At this point you’re asking yourself, Why is this important, and why does it make you feel dirty? Well it’s really quite simple… as a scientist I am not comfortable making stuff up. It feels wrong. Actually, when a scientist makes stuff up it IS wrong, and when other people make stuff up and try to pawn it off as science (or worse, the truth) it is just as wrong, if not more so. My friend Gordon Bonnet (a science teacher and a writer) has an excellent blog about people making stuff up and how it really grates his cheese. His post from Feb. 9 even has a rainbow!

So, when it came time to introduce a little science to my novel I was hesitant. I was a physics guy, and a slightly below average one at that. The science I needed was in the area of biology and to a lesser degree advanced computer programming and Internet security. I could bungle my way through the math and computers well enough that the average person wouldn’t have a clue. Plus, I didn’t want those details to overpower the characters in the story (it’s not a book about computers, it’s a book about people!) Anyway, after a while I got more and more comfortable with the idea of blatantly making up the biology parts just because I thought it sounded good.

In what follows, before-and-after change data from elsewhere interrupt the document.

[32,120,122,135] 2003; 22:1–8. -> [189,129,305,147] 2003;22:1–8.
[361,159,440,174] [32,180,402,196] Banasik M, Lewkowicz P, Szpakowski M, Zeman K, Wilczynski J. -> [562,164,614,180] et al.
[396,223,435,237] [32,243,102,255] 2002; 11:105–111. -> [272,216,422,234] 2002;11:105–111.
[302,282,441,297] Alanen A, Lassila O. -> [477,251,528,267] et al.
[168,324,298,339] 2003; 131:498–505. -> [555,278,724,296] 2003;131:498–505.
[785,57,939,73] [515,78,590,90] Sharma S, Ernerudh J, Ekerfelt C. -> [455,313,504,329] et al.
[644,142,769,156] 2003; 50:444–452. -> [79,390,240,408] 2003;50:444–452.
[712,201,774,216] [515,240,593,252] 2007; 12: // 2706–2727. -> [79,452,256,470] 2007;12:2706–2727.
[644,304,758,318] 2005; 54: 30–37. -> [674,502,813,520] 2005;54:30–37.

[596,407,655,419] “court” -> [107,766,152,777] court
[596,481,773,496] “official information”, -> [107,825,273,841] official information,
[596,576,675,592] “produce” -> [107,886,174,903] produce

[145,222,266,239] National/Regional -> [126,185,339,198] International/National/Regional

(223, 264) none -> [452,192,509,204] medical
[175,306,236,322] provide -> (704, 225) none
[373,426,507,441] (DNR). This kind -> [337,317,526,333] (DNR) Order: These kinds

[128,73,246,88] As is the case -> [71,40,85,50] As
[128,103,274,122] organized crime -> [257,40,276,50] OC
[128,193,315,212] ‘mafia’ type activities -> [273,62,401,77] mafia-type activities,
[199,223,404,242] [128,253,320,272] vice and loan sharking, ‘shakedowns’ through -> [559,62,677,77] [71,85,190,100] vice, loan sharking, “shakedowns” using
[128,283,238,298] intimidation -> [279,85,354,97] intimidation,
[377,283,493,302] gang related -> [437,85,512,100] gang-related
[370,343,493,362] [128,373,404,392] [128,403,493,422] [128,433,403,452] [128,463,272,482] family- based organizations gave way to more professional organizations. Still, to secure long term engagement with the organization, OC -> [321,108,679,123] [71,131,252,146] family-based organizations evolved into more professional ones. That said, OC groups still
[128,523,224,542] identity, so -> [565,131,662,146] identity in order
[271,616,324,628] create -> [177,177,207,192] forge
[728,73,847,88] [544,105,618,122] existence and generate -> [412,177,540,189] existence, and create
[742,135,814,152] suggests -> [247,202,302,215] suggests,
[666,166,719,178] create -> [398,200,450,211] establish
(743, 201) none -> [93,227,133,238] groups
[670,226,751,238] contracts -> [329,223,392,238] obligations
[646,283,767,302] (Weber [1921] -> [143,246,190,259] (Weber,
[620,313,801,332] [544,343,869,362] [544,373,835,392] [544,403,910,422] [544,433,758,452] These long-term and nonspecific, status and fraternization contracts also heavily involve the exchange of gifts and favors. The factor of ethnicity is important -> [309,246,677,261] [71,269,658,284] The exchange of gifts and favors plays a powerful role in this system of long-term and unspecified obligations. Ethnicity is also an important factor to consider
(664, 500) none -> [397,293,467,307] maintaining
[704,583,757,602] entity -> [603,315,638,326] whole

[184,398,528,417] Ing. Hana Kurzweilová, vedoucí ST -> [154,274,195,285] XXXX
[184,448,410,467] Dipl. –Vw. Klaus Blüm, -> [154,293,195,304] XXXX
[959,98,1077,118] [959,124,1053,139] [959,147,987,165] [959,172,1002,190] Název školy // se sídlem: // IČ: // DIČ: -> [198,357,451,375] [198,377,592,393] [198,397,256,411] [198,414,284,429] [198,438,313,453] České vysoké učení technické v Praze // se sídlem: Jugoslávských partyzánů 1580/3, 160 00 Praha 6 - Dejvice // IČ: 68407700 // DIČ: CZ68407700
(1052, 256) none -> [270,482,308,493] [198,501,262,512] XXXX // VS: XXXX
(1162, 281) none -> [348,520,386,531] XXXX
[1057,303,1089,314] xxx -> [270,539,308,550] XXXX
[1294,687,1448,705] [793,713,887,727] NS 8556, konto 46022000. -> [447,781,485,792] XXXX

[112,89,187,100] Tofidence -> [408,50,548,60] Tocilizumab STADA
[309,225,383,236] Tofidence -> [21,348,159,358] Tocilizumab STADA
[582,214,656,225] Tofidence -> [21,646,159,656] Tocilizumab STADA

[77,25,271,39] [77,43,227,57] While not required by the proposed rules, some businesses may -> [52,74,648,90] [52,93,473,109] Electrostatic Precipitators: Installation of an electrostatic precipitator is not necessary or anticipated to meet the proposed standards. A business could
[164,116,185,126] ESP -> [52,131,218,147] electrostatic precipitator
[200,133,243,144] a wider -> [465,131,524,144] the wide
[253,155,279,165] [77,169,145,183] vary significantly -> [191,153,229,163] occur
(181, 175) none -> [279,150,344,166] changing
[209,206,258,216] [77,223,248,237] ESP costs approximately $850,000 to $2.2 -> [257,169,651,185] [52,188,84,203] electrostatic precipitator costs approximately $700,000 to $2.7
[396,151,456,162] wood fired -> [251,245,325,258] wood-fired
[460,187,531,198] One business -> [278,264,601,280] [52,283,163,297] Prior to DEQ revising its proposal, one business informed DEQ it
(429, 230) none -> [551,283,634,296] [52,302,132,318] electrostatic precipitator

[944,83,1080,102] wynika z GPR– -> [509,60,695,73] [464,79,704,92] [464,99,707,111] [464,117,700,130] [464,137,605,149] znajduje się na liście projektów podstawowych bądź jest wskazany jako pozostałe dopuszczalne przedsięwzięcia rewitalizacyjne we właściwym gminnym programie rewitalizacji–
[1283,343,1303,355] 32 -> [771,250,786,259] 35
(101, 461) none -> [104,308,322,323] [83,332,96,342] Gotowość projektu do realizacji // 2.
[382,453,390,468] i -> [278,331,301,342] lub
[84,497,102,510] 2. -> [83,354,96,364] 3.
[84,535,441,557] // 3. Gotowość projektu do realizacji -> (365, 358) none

A close friend gave me the idea to use HeLa cells. These are fascinating little cancerous cells that are almost impossible to kill. I did a little reading on them and after a few weeks came up with quite a nice twist that I thought worked rather nicely. Then, I pitched the idea to a friend of mine who happens to hold a PhD in biochemistry and who also happens to be one of the smartest and wonderfully scientifically minded people I have the pleasure of knowing. He was convinced there was a scientifically accurate way to do this and offered his assistance in finding it.

That seemed like a lot of work.

I explained to him that I didn’t need it to actually be right, I just needed it to be remotely plausible to the average person off the street, and my only real challenge would be to sound convincing enough. I fully expect that anyone with experience in isolation and characterization of unsaturated fatty acids as natural ligands for the retinoid-X receptor, or even anyone with better-than-average knowledge of biology to call bullshit, and I was good with that.  He was not, and while he didn’t say it out loud I think he was a little disappointed in me. Hopefully linking to his thesis makes up for it.

Now, all that being said, for every sentence I write that obfuscates reality just a little bit too much I feel a slight pang of disappointment as well. There’s a fine line between artistic license and simply being too lazy to actually research something. So I’ve started interviewing people and doing some reading to help expose some truth – but not all of it – after all, if kids have taught me anything it’s that it’s okay to get a little dirty once and a while.

Oh, and if you know any good alchemists or mad scientists I can talk to, please let me know.